I love benedictions. The church I grew up in ended each service with a reading of one of the Scriptural blessings at the end of the epistles.
Hebrews 13’s benediction is my favorite. I was reading it today and realized it comes right after one of my favorite exhortations to love the stranger. The writer urges:
“Do not neglect to show hospitality to strangers, for thereby some have entertained angels unawares” (Hebrews 13:2).
Do I (or anyone) know exactly what this means or how frequently angels hang out in our living rooms? No. But, as I wrote in Loving the Stranger:
Strangers are connected with something much bigger than themselves – in this case, they can be messengers of God’s blessing.

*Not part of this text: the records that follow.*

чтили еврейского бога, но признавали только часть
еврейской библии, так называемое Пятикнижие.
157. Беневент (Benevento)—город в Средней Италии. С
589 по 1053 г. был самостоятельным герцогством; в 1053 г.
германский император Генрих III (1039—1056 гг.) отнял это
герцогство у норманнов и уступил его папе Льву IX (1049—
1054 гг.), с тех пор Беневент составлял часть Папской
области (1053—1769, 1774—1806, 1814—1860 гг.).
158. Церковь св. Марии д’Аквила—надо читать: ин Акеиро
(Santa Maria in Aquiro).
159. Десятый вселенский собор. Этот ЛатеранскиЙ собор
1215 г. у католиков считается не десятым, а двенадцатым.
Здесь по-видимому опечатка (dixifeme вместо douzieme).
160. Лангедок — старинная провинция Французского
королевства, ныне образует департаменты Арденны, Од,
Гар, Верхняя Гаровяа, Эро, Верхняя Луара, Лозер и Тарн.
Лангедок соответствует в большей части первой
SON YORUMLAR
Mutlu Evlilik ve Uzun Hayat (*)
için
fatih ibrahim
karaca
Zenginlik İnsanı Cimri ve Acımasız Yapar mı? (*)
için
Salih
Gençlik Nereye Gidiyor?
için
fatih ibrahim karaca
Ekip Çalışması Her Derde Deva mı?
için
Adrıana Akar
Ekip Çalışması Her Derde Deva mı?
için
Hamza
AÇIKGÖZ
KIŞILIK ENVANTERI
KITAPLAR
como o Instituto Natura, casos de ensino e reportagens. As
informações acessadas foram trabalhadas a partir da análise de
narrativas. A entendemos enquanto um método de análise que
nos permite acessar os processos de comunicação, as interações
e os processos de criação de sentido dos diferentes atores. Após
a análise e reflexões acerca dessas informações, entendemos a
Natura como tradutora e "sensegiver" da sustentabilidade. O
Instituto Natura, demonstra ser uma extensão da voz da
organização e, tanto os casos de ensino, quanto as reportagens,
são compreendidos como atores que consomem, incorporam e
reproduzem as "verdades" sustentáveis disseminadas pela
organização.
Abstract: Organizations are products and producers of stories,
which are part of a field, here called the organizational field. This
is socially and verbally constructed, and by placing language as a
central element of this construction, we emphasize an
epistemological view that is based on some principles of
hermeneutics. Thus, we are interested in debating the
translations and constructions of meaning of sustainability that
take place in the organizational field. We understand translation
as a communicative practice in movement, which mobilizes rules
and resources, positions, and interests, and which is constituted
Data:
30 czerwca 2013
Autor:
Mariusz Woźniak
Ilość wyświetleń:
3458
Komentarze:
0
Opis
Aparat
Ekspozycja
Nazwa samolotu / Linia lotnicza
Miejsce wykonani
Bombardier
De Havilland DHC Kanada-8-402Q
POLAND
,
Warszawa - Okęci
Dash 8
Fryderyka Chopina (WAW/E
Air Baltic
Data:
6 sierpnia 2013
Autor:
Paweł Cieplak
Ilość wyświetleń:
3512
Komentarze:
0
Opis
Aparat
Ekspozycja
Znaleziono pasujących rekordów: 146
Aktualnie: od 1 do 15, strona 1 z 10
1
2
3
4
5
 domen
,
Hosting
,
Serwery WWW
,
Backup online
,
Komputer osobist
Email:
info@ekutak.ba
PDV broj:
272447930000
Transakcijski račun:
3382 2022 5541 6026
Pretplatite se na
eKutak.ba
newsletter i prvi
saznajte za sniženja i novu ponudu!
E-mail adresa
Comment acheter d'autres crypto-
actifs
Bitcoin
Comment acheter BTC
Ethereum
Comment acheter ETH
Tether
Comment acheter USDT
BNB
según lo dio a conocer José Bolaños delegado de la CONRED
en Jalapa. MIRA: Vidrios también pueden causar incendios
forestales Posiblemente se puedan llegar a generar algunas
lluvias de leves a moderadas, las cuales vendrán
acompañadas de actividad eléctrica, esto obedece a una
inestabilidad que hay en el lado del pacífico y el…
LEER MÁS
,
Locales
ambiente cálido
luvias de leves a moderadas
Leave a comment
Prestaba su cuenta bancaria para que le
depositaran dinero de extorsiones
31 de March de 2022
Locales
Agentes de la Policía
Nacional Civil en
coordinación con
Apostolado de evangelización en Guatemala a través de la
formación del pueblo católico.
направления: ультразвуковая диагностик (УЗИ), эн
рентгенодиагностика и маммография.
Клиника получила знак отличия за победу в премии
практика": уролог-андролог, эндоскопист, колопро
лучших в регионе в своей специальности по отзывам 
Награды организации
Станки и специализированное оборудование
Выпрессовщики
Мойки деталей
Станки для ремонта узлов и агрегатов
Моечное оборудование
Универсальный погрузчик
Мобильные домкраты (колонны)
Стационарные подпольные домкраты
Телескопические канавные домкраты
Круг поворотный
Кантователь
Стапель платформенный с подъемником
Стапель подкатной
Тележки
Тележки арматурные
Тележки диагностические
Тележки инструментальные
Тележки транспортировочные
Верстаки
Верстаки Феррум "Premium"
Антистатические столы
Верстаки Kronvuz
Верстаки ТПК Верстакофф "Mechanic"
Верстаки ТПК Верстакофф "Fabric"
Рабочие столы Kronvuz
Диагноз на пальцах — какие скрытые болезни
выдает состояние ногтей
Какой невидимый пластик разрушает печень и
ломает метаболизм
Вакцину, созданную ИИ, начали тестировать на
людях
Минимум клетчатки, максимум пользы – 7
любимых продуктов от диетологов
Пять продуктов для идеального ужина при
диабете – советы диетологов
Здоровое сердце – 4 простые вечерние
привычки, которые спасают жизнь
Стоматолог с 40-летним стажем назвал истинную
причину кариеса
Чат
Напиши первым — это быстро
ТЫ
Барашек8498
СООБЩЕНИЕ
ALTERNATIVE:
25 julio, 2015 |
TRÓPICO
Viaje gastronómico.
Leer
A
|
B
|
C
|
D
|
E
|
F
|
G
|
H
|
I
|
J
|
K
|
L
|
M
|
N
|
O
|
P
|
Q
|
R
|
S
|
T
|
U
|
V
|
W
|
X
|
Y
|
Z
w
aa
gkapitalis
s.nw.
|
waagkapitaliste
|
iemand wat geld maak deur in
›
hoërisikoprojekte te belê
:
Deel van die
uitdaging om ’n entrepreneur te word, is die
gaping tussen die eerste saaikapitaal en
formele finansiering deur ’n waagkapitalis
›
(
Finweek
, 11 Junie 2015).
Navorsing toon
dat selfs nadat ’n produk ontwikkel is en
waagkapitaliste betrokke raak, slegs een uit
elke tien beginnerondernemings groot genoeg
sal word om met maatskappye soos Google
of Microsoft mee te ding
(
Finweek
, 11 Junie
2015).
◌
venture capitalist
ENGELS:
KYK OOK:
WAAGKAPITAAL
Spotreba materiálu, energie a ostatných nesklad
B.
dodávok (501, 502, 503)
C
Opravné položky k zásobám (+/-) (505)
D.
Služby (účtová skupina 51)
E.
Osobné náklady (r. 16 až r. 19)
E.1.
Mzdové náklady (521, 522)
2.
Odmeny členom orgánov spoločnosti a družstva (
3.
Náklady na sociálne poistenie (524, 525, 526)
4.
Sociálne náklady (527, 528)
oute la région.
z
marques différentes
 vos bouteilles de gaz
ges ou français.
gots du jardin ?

Realizing the abiding love that God has for the vulnerable and the importance and mysterious significance he places on welcoming the stranger should propel us forward, empowering us to reach out our hands in welcome and friendship to those who are different than us.
By doing this, we will be in line with the heart of God, and the Bible makes it clear that somehow, when we reach out to touch a stranger with love, we will find ourselves more in touch with the Lord himself.
Hebrews 13 continues with so much beautiful encouragement for welcomers. Since “Jesus suffered outside the camp” (Calvary was outside the gate of Jerusalem), the writer encourages us: “Therefore let us go to him outside the camp and bear the reproach that he endured. For here we have no lasting city, but we seek the city that is to come” (Hebrews 13: 12-14).
Moving towards the margins (outside the camp) was Jesus’ plan all along. He invites us to follow Him there, remembering that we ourselves are sojourners and pilgrims who will one day receive “a kingdom that cannot be shaken” (Hebrews 12:28) along with those from all nations who welcome His second coming.
While we wait for him, we are instructed: “Do not neglect to do good and to share what you have, for such sacrifices are pleasing to God.”
How can we “continually offer up a sacrifice of praise to God” in 2019? There are many ways, but part of praising God could be:
- sharing our beans and rice.
- remembering that “entertaining” is different than hospitality.
- becoming a guest.
- giving the gift of normalcy.
- help newcomers adjust to the cold weather and snow.
- being a resource for immigrants who have questions about things like banking, mail, forms, and other paperwork.
- being truly interested in immigrants as people (not ambassadors of their countries).
- being a friend to those dealing with culture shock.
- focusing on small gestures over time as more important than grandiose one-time get-togethers.
And now let’s close with a benediction, reminding us of the gracious power of God available to empower us as welcomers:
Now may the God of peace, who brought again from the dead our Lord Jesus, the great shepherd of the sheep, by the blood of the eternal covenant, equip you with everything good that you may do his will, working in us that which is pleasing in his sight, through Jesus Christ, to whom be glory forever and ever. Amen.
Amen, indeed. I’m thankful for you and all that He is doing in and through you. Praying for all of us today, that our ministries would be characterized by open homes, open hearts, and open heavens.